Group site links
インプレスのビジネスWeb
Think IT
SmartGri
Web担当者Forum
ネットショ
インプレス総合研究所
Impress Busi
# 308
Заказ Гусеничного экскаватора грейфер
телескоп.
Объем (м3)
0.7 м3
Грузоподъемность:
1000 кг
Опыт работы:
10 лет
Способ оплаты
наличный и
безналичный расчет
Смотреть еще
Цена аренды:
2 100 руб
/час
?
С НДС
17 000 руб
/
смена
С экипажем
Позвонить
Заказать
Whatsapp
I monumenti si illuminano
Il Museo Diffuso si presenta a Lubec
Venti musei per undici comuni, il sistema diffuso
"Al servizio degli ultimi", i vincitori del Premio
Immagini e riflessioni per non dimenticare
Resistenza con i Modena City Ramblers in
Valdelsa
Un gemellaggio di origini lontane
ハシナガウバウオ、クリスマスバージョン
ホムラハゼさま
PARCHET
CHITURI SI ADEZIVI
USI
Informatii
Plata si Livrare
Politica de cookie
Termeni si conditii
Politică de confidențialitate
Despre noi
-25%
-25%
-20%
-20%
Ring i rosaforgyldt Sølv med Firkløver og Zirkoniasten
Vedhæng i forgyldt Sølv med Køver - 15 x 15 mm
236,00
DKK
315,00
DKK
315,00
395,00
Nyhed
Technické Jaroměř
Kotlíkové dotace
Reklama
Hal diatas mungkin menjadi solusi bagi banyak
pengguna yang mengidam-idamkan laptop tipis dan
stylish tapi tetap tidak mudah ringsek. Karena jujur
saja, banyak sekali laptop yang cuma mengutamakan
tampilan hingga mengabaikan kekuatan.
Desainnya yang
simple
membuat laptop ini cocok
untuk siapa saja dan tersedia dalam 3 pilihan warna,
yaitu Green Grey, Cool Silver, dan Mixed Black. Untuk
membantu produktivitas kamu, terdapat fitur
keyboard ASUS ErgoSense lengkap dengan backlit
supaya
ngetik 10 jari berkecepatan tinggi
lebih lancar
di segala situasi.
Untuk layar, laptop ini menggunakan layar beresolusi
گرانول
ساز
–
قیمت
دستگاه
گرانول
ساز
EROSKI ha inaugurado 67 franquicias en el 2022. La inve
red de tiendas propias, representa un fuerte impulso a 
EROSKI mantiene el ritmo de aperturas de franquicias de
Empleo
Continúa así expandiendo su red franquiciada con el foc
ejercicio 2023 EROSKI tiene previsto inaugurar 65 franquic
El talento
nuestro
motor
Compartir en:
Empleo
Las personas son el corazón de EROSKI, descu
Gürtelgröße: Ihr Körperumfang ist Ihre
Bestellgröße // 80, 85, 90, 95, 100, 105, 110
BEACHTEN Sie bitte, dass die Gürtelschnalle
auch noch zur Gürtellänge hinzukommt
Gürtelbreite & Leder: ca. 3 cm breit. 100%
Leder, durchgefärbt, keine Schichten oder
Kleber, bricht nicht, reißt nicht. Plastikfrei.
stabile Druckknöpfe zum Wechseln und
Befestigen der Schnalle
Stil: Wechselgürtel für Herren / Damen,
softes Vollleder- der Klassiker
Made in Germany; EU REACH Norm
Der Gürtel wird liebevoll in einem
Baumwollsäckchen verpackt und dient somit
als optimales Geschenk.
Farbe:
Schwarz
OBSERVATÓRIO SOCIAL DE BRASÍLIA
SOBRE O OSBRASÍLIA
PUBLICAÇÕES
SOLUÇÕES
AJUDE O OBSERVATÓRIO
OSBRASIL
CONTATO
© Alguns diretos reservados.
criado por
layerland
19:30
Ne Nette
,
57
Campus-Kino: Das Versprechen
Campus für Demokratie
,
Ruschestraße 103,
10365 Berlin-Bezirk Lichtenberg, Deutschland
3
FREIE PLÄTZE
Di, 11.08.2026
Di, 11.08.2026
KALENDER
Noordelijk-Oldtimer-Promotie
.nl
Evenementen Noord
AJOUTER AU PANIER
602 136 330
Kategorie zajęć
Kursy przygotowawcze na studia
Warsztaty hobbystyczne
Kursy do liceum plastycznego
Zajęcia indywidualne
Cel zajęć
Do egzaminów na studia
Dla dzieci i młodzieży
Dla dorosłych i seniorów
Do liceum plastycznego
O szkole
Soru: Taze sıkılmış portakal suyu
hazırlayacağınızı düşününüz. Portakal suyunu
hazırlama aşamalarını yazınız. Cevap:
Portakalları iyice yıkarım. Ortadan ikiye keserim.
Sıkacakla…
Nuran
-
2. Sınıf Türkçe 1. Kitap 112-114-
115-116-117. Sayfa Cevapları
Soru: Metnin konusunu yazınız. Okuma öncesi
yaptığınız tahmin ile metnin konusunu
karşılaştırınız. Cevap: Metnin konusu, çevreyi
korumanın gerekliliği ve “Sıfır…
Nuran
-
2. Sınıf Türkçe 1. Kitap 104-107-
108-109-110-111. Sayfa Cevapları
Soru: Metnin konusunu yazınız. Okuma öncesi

· · · · ·

WHAT TO PRODUCE — Turn the text lines of every record above into a single JSON list of strings, one string per line, leaving out blank lines.

RESULT OF THE EXERCISE —
[
  "Group site links",
  "インプレスのビジネスWeb",
  "Think IT",
  "SmartGri",
  "Web担当者Forum",
  "ネットショ",
  "インプレス総合研究所",
  "Impress Busi",
  "# 308",
  "Заказ Гусеничного экскаватора грейфер",
  "телескоп.",
  "Объем (м3)",
  "0.7 м3",
  "Грузоподъемность:",
  "1000 кг",
  "Опыт работы:",
  "10 лет",
  "Способ оплаты",
  "наличный и",
  "безналичный расчет",
  "Смотреть еще",
  "Цена аренды:",
  "2 100 руб",
  "/час",
  "?",
  "С НДС",
  "17 000 руб",
  "/",
  "смена",
  "С экипажем",
  "Позвонить",
  "Заказать",
  "Whatsapp",
  "I monumenti si illuminano",
  "Il Museo Diffuso si presenta a Lubec",
  "Venti musei per undici comuni, il sistema diffuso",
  "\"Al servizio degli ultimi\", i vincitori del Premio",
  "Immagini e riflessioni per non dimenticare",
  "Resistenza con i Modena City Ramblers in",
  "Valdelsa",
  "Un gemellaggio di origini lontane",
  "ハシナガウバウオ、クリスマスバージョン",
  "ホムラハゼさま",
  "PARCHET",
  "CHITURI SI ADEZIVI",
  "USI",
  "Informatii",
  "Plata si Livrare",
  "Politica de cookie",
  "Termeni si conditii",
  "Politică de confidențialitate",
  "Despre noi",
  "-25%",
  "-25%",
  "-20%",
  "-20%",
  "Ring i rosaforgyldt Sølv med Firkløver og Zirkoniasten",
  "Vedhæng i forgyldt Sølv med Køver - 15 x 15 mm",
  "236,00",
  "DKK",
  "315,00",
  "DKK",
  "315,00",
  "395,00",
  "Nyhed",
  "Technické Jaroměř",
  "Kotlíkové dotace",
  "Reklama",
  "Hal diatas mungkin menjadi solusi bagi banyak",
  "pengguna yang mengidam-idamkan laptop tipis dan",
  "stylish tapi tetap tidak mudah ringsek. Karena jujur",
  "saja, banyak sekali laptop yang cuma mengutamakan",
  "tampilan hingga mengabaikan kekuatan.",
  "Desainnya yang",
  "simple",
  "membuat laptop ini cocok",
  "untuk siapa saja dan tersedia dalam 3 pilihan warna,",
  "yaitu Green Grey, Cool Silver, dan Mixed Black. Untuk",
  "membantu produktivitas kamu, terdapat fitur",
  "keyboard ASUS ErgoSense lengkap dengan backlit",
  "supaya",
  "ngetik 10 jari berkecepatan tinggi",
  "lebih lancar",
  "di segala situasi.",
  "Untuk layar, laptop ini menggunakan layar beresolusi",
  "گرانول",
  "ساز",
  "–",
  "قیمت",
  "دستگاه",
  "گرانول",
  "ساز",
  "EROSKI ha inaugurado 67 franquicias en el 2022. La inve",
  "red de tiendas propias, representa un fuerte impulso a ",
  "EROSKI mantiene el ritmo de aperturas de franquicias de",
  "Empleo",
  "Continúa así expandiendo su red franquiciada con el foc",
  "ejercicio 2023 EROSKI tiene previsto inaugurar 65 franquic",
  "El talento",
  "nuestro",
  "motor",
  "Compartir en:",
  "Empleo",
  "Las personas son el corazón de EROSKI, descu",
  "Gürtelgröße: Ihr Körperumfang ist Ihre",
  "Bestellgröße // 80, 85, 90, 95, 100, 105, 110",
  "BEACHTEN Sie bitte, dass die Gürtelschnalle",
  "auch noch zur Gürtellänge hinzukommt",
  "Gürtelbreite & Leder: ca. 3 cm breit. 100%",
  "Leder, durchgefärbt, keine Schichten oder",
  "Kleber, bricht nicht, reißt nicht. Plastikfrei.",
  "stabile Druckknöpfe zum Wechseln und",
  "Befestigen der Schnalle",
  "Stil: Wechselgürtel für Herren / Damen,",
  "softes Vollleder- der Klassiker",
  "Made in Germany; EU REACH Norm",
  "Der Gürtel wird liebevoll in einem",
  "Baumwollsäckchen verpackt und dient somit",
  "als optimales Geschenk.",
  "Farbe:",
  "Schwarz",
  "OBSERVATÓRIO SOCIAL DE BRASÍLIA",
  "SOBRE O OSBRASÍLIA",
  "PUBLICAÇÕES",
  "SOLUÇÕES",
  "AJUDE O OBSERVATÓRIO",
  "OSBRASIL",
  "CONTATO",
  "© Alguns diretos reservados.",
  "criado por",
  "layerland",
  "19:30",
  "Ne Nette",
  ",",
  "57",
  "Campus-Kino: Das Versprechen",
  "Campus für Demokratie",
  ",",
  "Ruschestraße 103,",
  "10365 Berlin-Bezirk Lichtenberg, Deutschland",
  "3",
  "FREIE PLÄTZE",
  "Di, 11.08.2026",
  "Di, 11.08.2026",
  "KALENDER",
  "Noordelijk-Oldtimer-Promotie",
  ".nl",
  "Evenementen Noord",
  "AJOUTER AU PANIER",
  "602 136 330",
  "Kategorie zajęć",
  "Kursy przygotowawcze na studia",
  "Warsztaty hobbystyczne",
  "Kursy do liceum plastycznego",
  "Zajęcia indywidualne",
  "Cel zajęć",
  "Do egzaminów na studia",
  "Dla dzieci i młodzieży",
  "Dla dorosłych i seniorów",
  "Do liceum plastycznego",
  "O szkole",
  "Soru: Taze sıkılmış portakal suyu",
  "hazırlayacağınızı düşününüz. Portakal suyunu",
  "hazırlama aşamalarını yazınız. Cevap:",
  "Portakalları iyice yıkarım. Ortadan ikiye keserim.",
  "Sıkacakla…",
  "Nuran",
  "-",
  "2. Sınıf Türkçe 1. Kitap 112-114-",
  "115-116-117. Sayfa Cevapları",
  "Soru: Metnin konusunu yazınız. Okuma öncesi",
  "yaptığınız tahmin ile metnin konusunu",
  "karşılaştırınız. Cevap: Metnin konusu, çevreyi",
  "korumanın gerekliliği ve “Sıfır…",
  "Nuran",
  "-",
  "2. Sınıf Türkçe 1. Kitap 104-107-",
  "108-109-110-111. Sayfa Cevapları",
  "Soru: Metnin konusunu yazınız. Okuma öncesi"
]